Cerca de 100 professores e lideranças quilombolas estão participando nesta sexta, (05/11/2010), e sábado, 6, em Maragojipe, da penúltima audiência pública responsável pelo conteúdo de um documento com diretrizes curriculares para a educação quilombola no Estado. O resultado do encontro, realizado pela Secretaria da Educação do Estado, será encaminhado para o encontro final, a ser realizado, em Salvador, em data a ser definida até o final da audiência.

“A Bahia, um estado singular, com forte presença cultural de matriz africana, sai na frente nesse processo de elaboração das diretrizes estaduais para a educação quilombola, se tornando uma referência nacional”, enfatiza Nadja Cardoso, coordenadora para as relações étnico-raciais e diversidade da Secretaria da Educação. Ela informa que, nos próximos dias 9, 10 e 11, o Ministério da Educação promoverá seminário de educação quilombola para deflagrar o processo de construção das diretrizes nacionais.

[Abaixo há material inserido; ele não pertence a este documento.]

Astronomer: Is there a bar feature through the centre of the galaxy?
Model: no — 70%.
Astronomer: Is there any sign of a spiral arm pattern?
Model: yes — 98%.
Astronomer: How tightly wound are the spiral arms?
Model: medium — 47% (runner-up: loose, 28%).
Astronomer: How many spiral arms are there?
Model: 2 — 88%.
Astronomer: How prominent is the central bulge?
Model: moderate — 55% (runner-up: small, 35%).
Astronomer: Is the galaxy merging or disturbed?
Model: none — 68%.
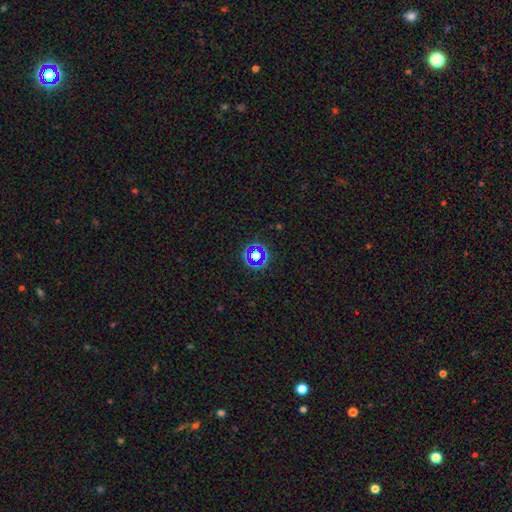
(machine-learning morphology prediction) star or artifact 61%, smooth 28%, featured or disk 11%.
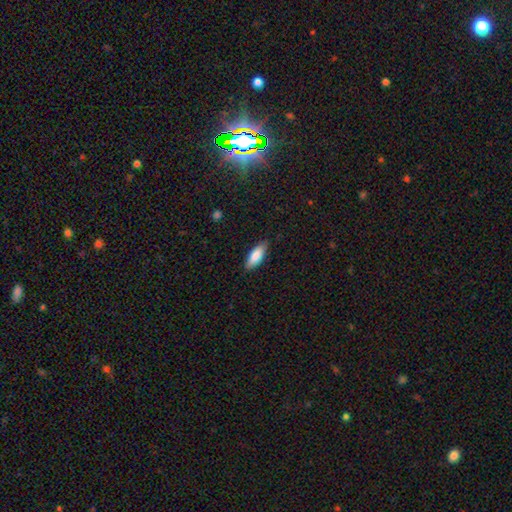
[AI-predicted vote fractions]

A professora Najara Queiroz, no ofício há 23 anos, considera a troca de experiências como um grande passo para a elaboração das novas diretrizes da educação quilombola. “Essa audiência é, sobretudo, um momento de capacitação e de percepção sobre a importância de levar a cultura da comunidade quilombola para dentro da sala de aula, aumentando a autoestima dessa população e diminuindo a evasão escolar”, analisa ela, que recebe estudantes de sete comunidades quilombolas de Ensino Médio, no Colégio Estadual Filinto Justiniano Bastos, em Seabra-BA, onde ensina.

Natalino de Souza, liderança das comunidades quilombolas de Remanso, Iuna e Lagoa Preto, em Lençóis, diz que as discussões em torno da capacitação dos professores que trabalham para essas populações têm sido um dos pontos importantes da audiência pública, da qual ele participa. “Vejo com bons olhos esse encontro porque acredito que, a partir daqui, reuniremos as propostas para a educação quilombola na Bahia.

No país, existem mais de 1.400 comunidades quilombolas, certificadas até setembro de 2009 pela Fundação Palmares. Destas, 350 estão na Bahia, entretanto, estima-se que existam mais de 500 remanescentes de quilombos no Estado. No Recôncavo Baiano, principalmente nos municípios de Cachoeira, Maragojipe e Santo Amaro, é onde se concentram os maiores agrupamentos quilombolas do Estado.